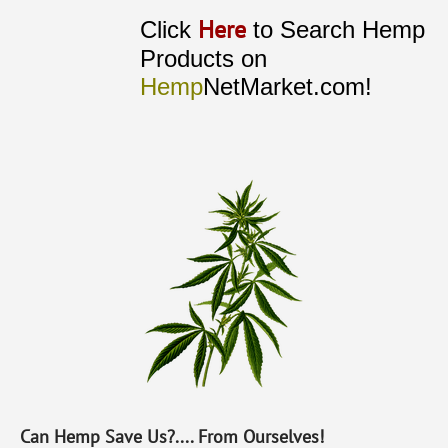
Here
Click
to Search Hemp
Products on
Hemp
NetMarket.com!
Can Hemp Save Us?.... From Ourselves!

-------------------------

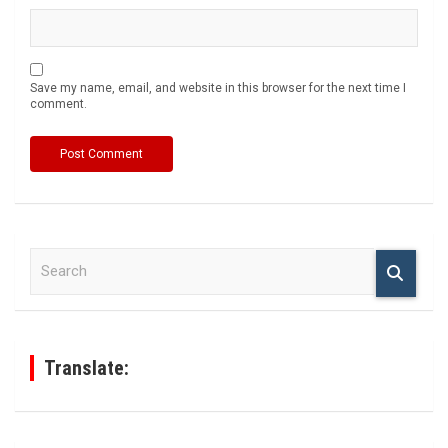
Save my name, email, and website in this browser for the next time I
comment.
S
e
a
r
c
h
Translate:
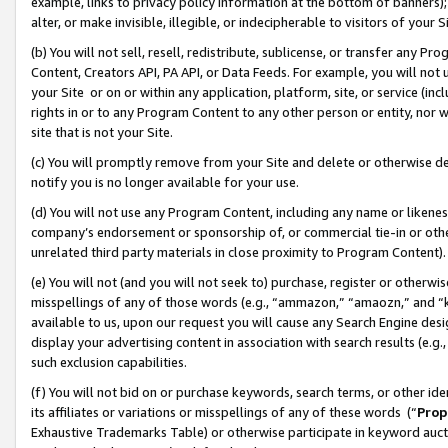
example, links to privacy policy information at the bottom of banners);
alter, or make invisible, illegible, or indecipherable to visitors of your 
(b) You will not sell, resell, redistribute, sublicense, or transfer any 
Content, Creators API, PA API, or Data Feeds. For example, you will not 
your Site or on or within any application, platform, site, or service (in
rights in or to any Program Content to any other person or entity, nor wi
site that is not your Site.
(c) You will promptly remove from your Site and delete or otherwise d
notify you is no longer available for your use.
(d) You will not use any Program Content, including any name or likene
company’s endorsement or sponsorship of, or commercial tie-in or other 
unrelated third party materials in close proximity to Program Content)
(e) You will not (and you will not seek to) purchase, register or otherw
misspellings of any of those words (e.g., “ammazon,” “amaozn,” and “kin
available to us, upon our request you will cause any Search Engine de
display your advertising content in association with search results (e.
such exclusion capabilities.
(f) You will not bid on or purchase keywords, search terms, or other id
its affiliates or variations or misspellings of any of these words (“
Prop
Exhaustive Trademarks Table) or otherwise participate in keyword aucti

-------------------------

• [What you will do]: Find the line with "alter, or make" in the entries above. Retype it and each line after it, exactly, through the line with "site that is not your Site.", and stop there.

• [Result below]:
alter, or make invisible, illegible, or indecipherable to visitors of your 
(b) You will not sell, resell, redistribute, sublicense, or transfer any 
Content, Creators API, PA API, or Data Feeds. For example, you will not 
your Site or on or within any application, platform, site, or service (in
rights in or to any Program Content to any other person or entity, nor wi
site that is not your Site.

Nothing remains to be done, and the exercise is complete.